Abstract ND10: Discovery of RMC-5552: A selective bi-steric inhibitor of mTORC1 that suppresses 4EBP1 phosphorylation, for the treatment of mTORC1-activated tumors including RAS pathway escape

Abstract

Abstract The PI3K/mTOR and RAS signaling pathways are hyperactivated in a wide range of human cancers. Several points of cross-talk and intersecting feedback mechanisms have been described and activation of mTOR signaling frequently mediates escape from RAS pathway inhibition. Revolution Medicines has developed a novel class of selective mTORC1 inhibitors, termed ‘bi-steric inhibitors', that interact with both the ATP- and FKBP12/FRB-binding sites of mTORC1. These compounds potently and selectively inhibit mTORC1 over mTORC2 and other lipid kinases. Unlike rapalogs, such as everolimus, these bi-steric inhibitors suppress 4EBP1 phosphorylation in vivo and induce growth suppression and apoptosis in various genetically-defined preclinical models of human cancer. We will describe our SAR investigations and findings for our preclinical tool compound, RMC-6272 (also known as RM-006) and for RMC-5552, our clinical candidate. We will demonstrate that mTORC1-selective bi-steric inhibitors show combinatorial activity with both KRASG12C(OFF) and KRASG12C(ON) inhibitors, in KRASG12C STK11deficient NSCLC models and can forestall resistance to KRASG12C inhibitor monotherapy.

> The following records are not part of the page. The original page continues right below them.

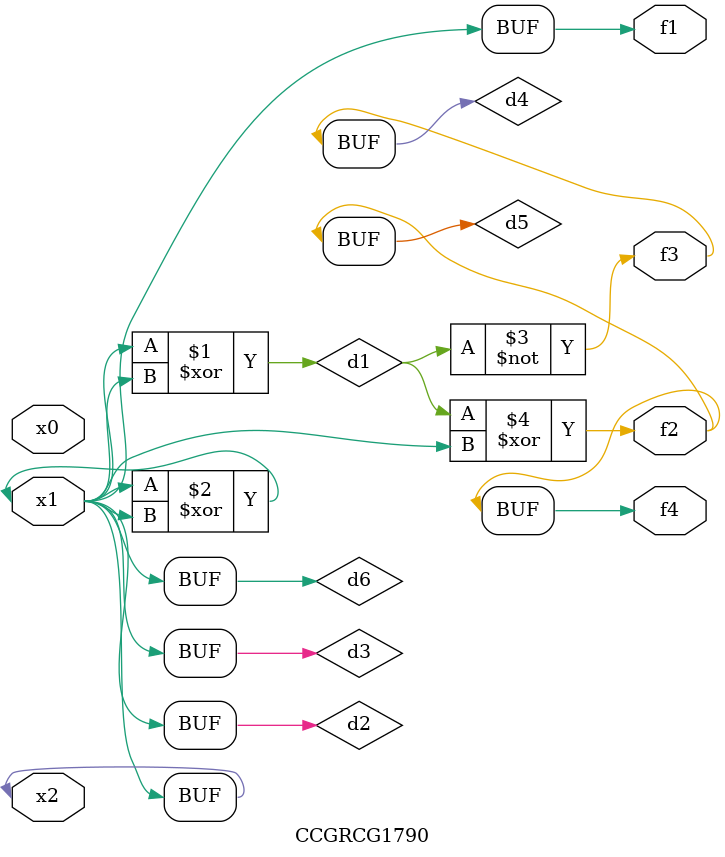
<source format=v>
module CCGRCG1790(
	input x0, x1, x2,
	output f1, f2, f3, f4
);

	wire d1, d2, d3, d4, d5, d6;

	xor (d1, x1, x2);
	buf (d2, x1, x2);
	xor (d3, x1, x2);
	nor (d4, d1);
	xor (d5, d1, d2);
	buf (d6, d2, d3);
	assign f1 = d6;
	assign f2 = d5;
	assign f3 = d4;
	assign f4 = d5;
endmodule

</source>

In addition, we will show single agent activity of bi-steric mTORC1 inhibitors in preclinical models of tumors bearing PI3K/mTOR pathway alterations as primary drivers, including PTEN-deficient glioblastoma multiforme, TSC1/2-deficient renal cystadenoma cancer, and hepatocellular cancers harboring mTOR-activating β-catenin mutations. RMC-5552, through reactivation of 4EBP1 and inhibition of cap-dependent translation, has the potential to benefit cancer patients with genetically-defined tumors with activating mutations in the RAS and PI3K/mTOR pathways both as a single agent or in combination with RAS inhibitors. Citation Format: G. Leslie Burnett. Discovery of RMC-5552: A selective bi-steric inhibitor of mTORC1 that suppresses 4EBP1 phosphorylation, for the treatment of mTORC1-activated tumors including RAS pathway escape [abstract]. In: Proceedings of the American Association for Cancer Research Annual Meeting 2021; 2021 Apr 10-15 and May 17-21. Philadelphia (PA): AACR; Cancer Res 2021;81(13_Suppl):Abstract nr ND10.